¼ tsp smoked paprika

3 ½ Tbsp butter

3 Tbsp flour

3 rashers bacon, grilled until crisp then finely chopped

1 Tbsp Simon Gault Home Cuisine Flavours of India seasoning

5 large eggs, separated

1 cup grated Gruyere cheese

salt and cracked black pepper

3 Tbsp grated Parmigiano-Reggiano

Method

Butter 6 x 10cm-wide and 6cm-deep souffle dishes with ½ Tbsp of butter each.

Preheat the oven to 190degC. In a small saucepan, warm the milk, nutmeg and paprika until just below boiling point.

In a separate saucepan, melt the butter over a medium heat. When it begins to foam, add the flour and stir with a wooden spoon until sandy-coloured but not browned (about 3 minutes). Remove from the heat and whisk in the hot milk, then return to low-medium heat and continue whisking until the mixture is thick and smooth (about 4 minutes). Remove from the heat and mix in the bacon and Indian seasoning. Add the egg yolks one at a time, whisking well after each addition, then mix in the Gruyere cheese. Season well with salt and cracked pepper, then transfer to a large bowl, cover and set aside at room temperature.

In a very clean electric mixer, beat the egg whites until stiff. Mix a quarter of the egg white into the souffle base (which must be lukewarm or at room temperature) to loosen the mix, then gently fold in the remaining egg white until combined.

Divide the mixture between the buttered souffle dishes then evenly sprinkle the Parmigiano-Reggiano over the top. Immediately transfer to the oven and bake on the bottom rack for about 25 minutes, or until risen and golden. Serve immediately.

Photo: Getty Images
Photo: Getty Images

Spaghetti carbonara

Truthfully, if I had to nominate my last meal on Earth, it would be hard to go past carbonara - authentic carbonara, with no cream, just olive oil, garlic, and guanciale (pork cheek) rendered down until it becomes saucy. So simple. So good.

Serves 4

100g guanciale (alternatively, pancetta or rindless streaky bacon will still be delicious)

2 cloves garlic, peeled

200g dried spaghetti

75g finely grated Parmigiano-Reggiano or Pecorino Romano cheese

1 whole egg

3 egg yolks

¼ teaspoon freshly ground black pepper, plus extra to serve

Method

Dice the guanciale (or pancetta or bacon) in roughly ½ x 1cm pieces. Place the peeled garlic cloves on a chopping board and flatten with the back of a knife.
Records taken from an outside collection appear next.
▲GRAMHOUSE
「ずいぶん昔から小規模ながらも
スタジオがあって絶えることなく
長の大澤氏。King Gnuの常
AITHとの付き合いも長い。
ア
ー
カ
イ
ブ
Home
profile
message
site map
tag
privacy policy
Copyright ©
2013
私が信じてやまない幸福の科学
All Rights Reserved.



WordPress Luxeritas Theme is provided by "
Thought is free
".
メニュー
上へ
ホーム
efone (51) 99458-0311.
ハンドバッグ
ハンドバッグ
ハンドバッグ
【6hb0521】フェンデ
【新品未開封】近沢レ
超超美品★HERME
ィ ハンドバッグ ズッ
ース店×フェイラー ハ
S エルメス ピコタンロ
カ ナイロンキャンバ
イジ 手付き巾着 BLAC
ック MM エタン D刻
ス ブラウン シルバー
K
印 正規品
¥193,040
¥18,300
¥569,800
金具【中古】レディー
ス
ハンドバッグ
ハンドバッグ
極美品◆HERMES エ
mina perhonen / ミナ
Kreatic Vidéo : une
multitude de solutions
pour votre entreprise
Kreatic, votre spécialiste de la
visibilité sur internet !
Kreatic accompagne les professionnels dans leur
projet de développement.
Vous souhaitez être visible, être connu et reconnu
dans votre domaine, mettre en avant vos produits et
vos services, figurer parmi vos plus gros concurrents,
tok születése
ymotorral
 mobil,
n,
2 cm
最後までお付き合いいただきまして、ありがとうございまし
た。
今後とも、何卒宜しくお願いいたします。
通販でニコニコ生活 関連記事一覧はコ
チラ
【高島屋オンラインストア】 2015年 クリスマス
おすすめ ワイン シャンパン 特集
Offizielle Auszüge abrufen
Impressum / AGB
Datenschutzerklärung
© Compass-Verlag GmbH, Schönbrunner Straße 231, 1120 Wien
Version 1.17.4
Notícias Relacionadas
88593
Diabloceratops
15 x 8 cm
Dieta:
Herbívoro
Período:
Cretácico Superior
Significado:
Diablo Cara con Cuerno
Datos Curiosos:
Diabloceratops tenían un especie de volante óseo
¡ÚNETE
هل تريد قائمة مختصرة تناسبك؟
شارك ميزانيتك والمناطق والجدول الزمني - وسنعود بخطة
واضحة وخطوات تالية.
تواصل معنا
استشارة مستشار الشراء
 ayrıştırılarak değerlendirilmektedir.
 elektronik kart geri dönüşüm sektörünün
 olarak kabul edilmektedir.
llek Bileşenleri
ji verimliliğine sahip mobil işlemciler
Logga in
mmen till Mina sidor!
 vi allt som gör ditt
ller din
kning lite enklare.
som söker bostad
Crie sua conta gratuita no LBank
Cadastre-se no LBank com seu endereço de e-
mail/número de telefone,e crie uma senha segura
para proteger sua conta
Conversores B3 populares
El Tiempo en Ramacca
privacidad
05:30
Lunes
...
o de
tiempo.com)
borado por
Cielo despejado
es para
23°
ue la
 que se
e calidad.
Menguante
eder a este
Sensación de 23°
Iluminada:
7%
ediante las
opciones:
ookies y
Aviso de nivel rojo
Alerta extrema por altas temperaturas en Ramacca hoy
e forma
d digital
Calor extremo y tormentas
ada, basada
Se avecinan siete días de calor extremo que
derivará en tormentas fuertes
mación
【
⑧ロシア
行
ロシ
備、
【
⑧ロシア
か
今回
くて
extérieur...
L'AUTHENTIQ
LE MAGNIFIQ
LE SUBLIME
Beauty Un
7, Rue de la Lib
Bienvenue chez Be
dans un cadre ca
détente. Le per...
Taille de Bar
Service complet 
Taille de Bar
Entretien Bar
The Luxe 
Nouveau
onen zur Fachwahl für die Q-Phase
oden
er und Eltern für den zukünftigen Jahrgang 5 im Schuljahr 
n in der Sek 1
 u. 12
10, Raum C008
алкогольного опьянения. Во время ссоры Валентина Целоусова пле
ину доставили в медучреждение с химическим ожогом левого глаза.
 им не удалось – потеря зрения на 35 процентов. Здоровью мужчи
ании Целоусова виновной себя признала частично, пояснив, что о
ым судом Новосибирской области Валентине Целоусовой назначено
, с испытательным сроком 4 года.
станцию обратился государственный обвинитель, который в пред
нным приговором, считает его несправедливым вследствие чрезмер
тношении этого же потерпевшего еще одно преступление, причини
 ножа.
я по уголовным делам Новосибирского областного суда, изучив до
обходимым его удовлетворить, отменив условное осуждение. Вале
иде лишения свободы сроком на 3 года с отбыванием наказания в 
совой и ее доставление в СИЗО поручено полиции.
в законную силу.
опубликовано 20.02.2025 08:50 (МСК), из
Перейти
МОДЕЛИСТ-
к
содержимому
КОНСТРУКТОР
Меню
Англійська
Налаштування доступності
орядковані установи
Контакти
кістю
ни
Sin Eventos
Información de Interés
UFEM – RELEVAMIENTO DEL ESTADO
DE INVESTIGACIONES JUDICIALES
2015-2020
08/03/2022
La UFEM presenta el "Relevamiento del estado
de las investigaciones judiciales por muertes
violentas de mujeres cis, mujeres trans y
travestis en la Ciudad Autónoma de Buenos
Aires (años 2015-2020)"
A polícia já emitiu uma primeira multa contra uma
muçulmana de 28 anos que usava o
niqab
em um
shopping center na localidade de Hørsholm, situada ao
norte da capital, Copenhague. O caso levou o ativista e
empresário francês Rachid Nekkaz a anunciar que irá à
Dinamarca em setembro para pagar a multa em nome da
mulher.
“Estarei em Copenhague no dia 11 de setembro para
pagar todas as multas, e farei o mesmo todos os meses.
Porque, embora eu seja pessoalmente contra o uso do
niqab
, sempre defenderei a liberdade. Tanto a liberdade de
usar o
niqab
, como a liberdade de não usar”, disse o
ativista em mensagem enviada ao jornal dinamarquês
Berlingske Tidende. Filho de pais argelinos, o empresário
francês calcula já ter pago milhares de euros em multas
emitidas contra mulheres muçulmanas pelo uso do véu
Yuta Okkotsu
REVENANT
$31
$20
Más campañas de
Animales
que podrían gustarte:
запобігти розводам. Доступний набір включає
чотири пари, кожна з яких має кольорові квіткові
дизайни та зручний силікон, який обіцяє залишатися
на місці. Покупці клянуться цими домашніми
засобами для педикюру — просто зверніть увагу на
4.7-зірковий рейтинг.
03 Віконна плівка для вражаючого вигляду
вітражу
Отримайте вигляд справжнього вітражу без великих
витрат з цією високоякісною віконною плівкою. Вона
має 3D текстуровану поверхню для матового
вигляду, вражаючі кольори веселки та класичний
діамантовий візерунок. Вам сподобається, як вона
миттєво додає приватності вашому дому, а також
Bring a large pot of lightly salted water to the boil. Add the spaghetti and cook, following packet instructions, until just al dente.

Meanwhile, in a large frying pan over a medium heat cook guanciale until crispy and golden. Add the garlic then turn the heat down to low and cook for a further 1 minute. Remove the pan from the heat, discard the garlic and set the pan aside (retaining the fat that has rendered out of the meat).

In a large bowl, whisk together about ¾ of the grated cheese, the whole egg, egg yolks and black pepper.

Strain the pasta when ready, reserving the cooking water.

Allow pasta to cool for 1 minute (if it’s too hot, the pasta could scramble the eggs).

Meanwhile, whisk ¼ cup of the pasta cooking water into the egg mixture (this will warm the mixture slightly and further lessen the likelihood of the eggs scrambling). Add the just-cooled pasta to the bowl, along with the crispy guanciale and rendered fat from the frying pan. Toss or stir to combine, moving quickly so the pasta retains its heat and cooks the eggs sufficiently to create a creamy, cheesy sauce.

Serve immediately, topped with a sprinkle of the remaining grated cheese and a fresh grind of black pepper.

Simon says

Adjust the consistency of the sauce if necessary by adding more of the pasta cooking water – the pasta should be coated in a glossy sauce.